To understand how these processes work, we need to overcome the modern tendency to support short-termism and to obsess about tangible events, while ignoring less tangible dynamics. Some argue that this position is the result of modern science’s privileging of reductionism, or the analytical process of breaking the world down into smaller and smaller pieces. Reductionism has driven technological progress over the last three centuries, but at the expense of understanding the interconnectedness of everything. When it comes to addressing many of the key world challenges, like climate change, macroeconomics, globalization, and resource depletion, there can be no substitute for a holistic and historical perspective. But a reductionist approach is so heavily ingrained and so widely spread in our culture and, especially, in science that changing our thinking will require a major effort. Only recently have scientists begun to explore explicitly the use of history to help elucidate complex system dynamics in the real world and to inform modern management of socio-ecological systems.5 Our worldview, language, and institutions all militate against such change.

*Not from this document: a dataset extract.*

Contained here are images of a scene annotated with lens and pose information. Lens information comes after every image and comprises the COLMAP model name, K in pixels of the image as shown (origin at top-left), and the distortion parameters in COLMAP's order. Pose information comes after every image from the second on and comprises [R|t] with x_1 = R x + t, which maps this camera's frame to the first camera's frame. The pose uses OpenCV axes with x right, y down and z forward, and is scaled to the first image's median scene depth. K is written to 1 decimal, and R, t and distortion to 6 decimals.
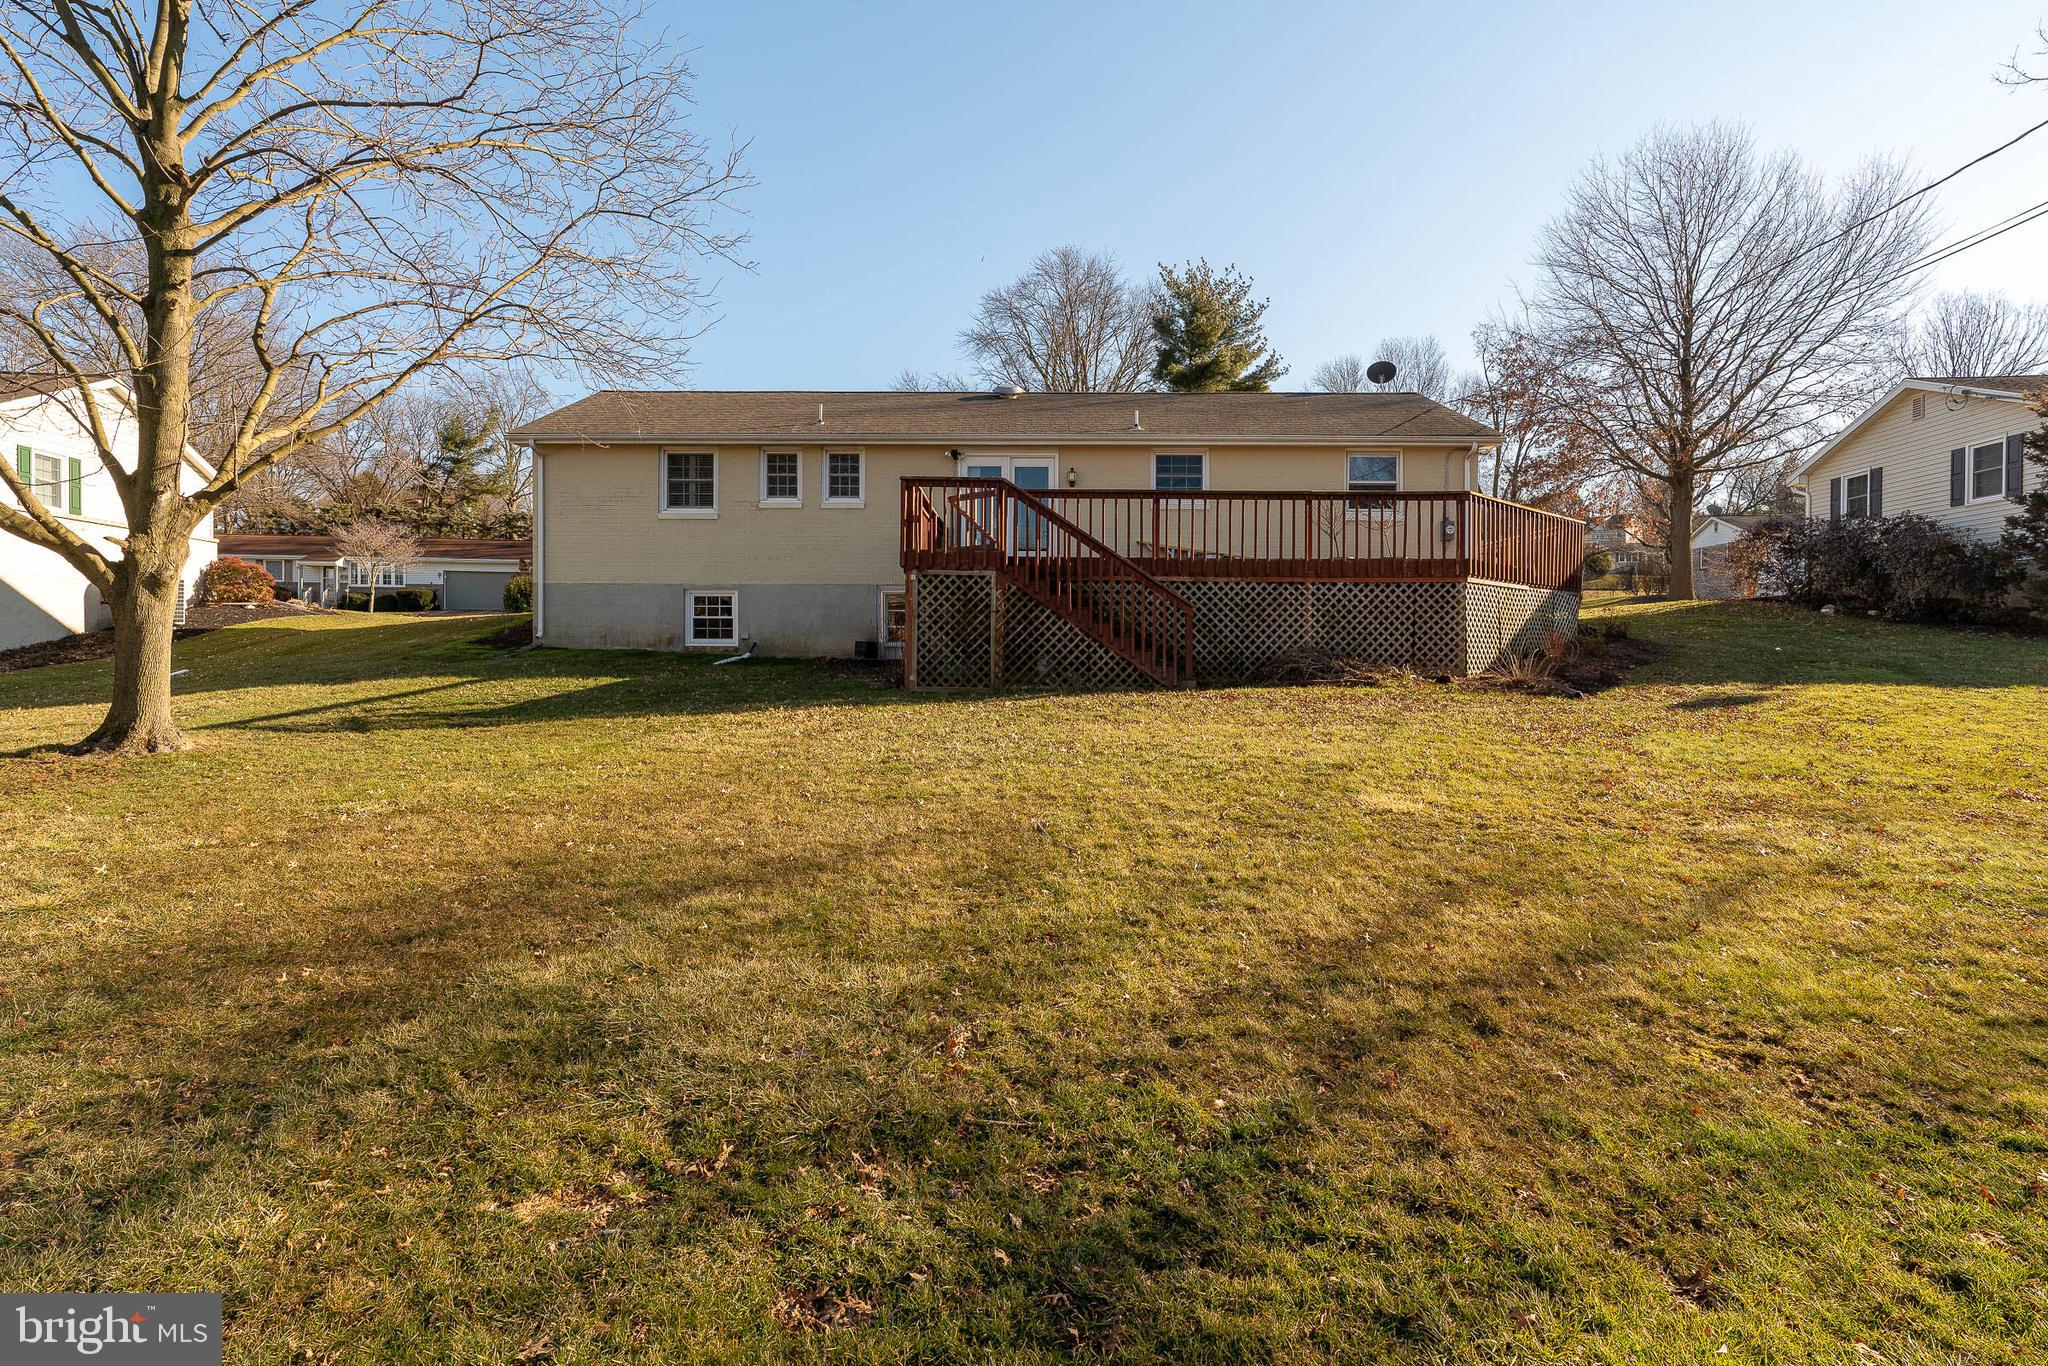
lens RADIAL K [[1102.0, 0, 1023.0], [0, 1102.0, 691.2], [0, 0, 1]] dist [0.000033, 0.001621]
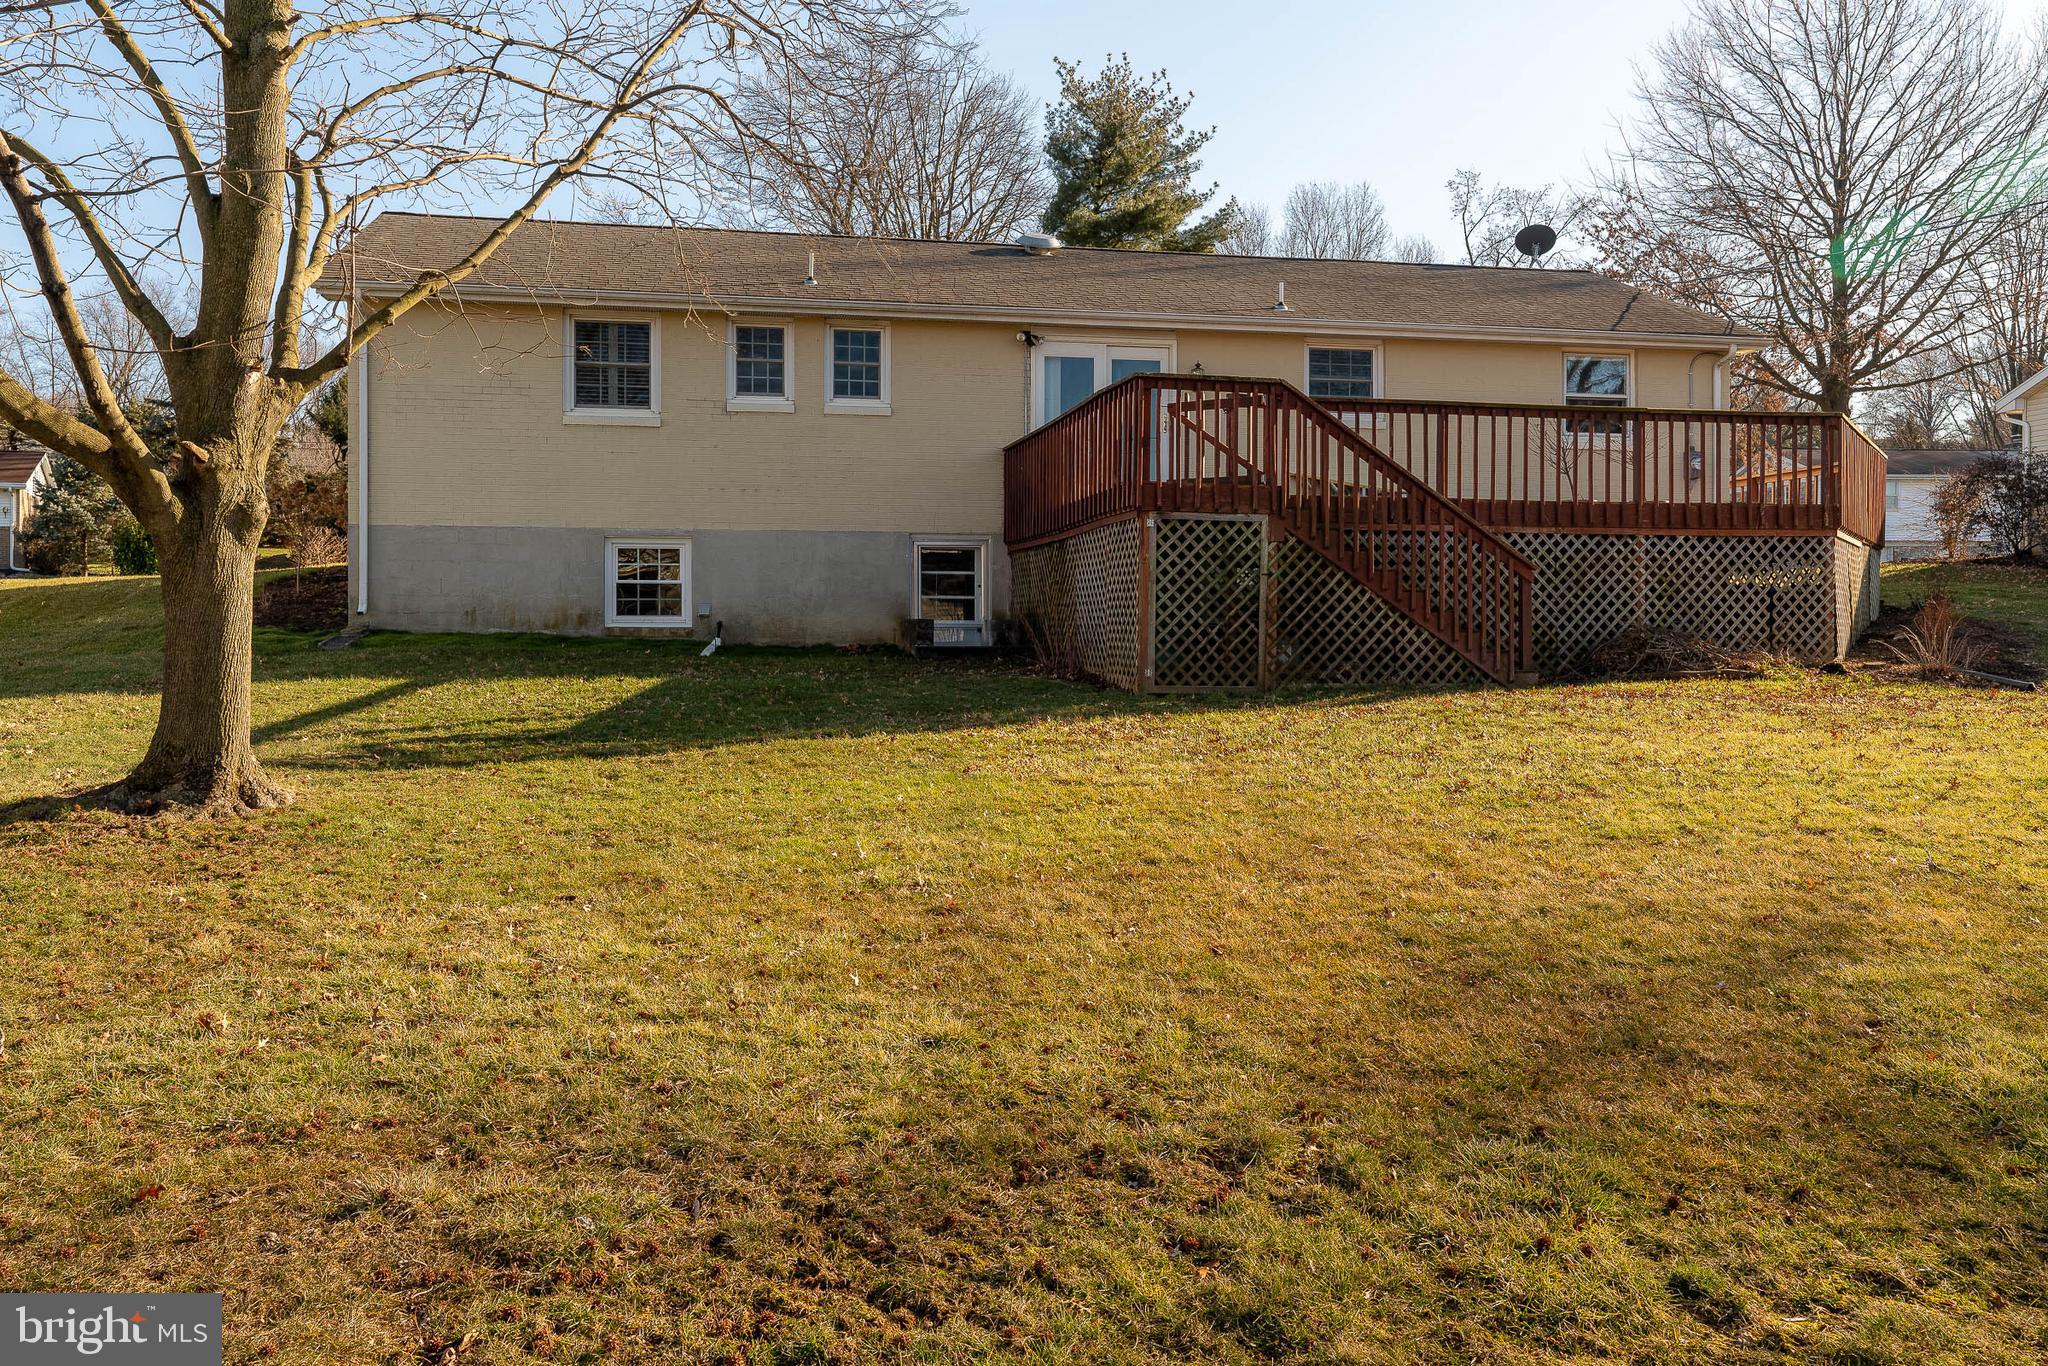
lens RADIAL K [[1678.4, 0, 1023.5], [0, 1678.4, 677.0], [0, 0, 1]] dist [0.018495, -0.019356]
pose [[0.977317, -0.009044, 0.211590, -0.364691], [0.011415, 0.999885, -0.009986, -0.000379], [-0.211475, 0.012175, 0.977308, 0.017550]]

By far the greatest challenge to overcoming global problems lies in shifting our mindset through education. This is where history simulations can play an important, pedagogical role. The current education system in the developed world is, overall, no longer adapted to the challenges of the twenty-first century, among which sustainability questions loom so large. We have to move toward an education focused on real-world problems where the aim is to balance simple cause-and-effect explanation with systems thinking. Understanding the history of systems, and the impact of human decision making over the long term, is a first step to transforming our mindsets.
- Brand, S. The Clock of the Long Now (Basic Books, New York, 1999).
- Kohler, TA et al. in The Model-Based Archaeology of Socionatural Systems (Kohler, TA & van der Leeuw, SE, eds), 61–104 (School for Advanced Research, Santa Fe, NM, 2007).
- Scheffer, M, Carpenter, SR, Foley, JA, Folke, C & Walker, B. Catastrophic shifts in ecosystems. Nature 413, 591–596 (2001).
- Dearing, JA. Landscape change and resilience theory: A palaeoenvironmental assessment from Yunnan, SW China. Holocene 18, 117–127 (2008).
- Stafford Smith, DM et al. Learning from episodes of degradation and recovery in variable Australian rangelands. Proceedings of the National Academy of Sciences 104, 20690–20695 (2007).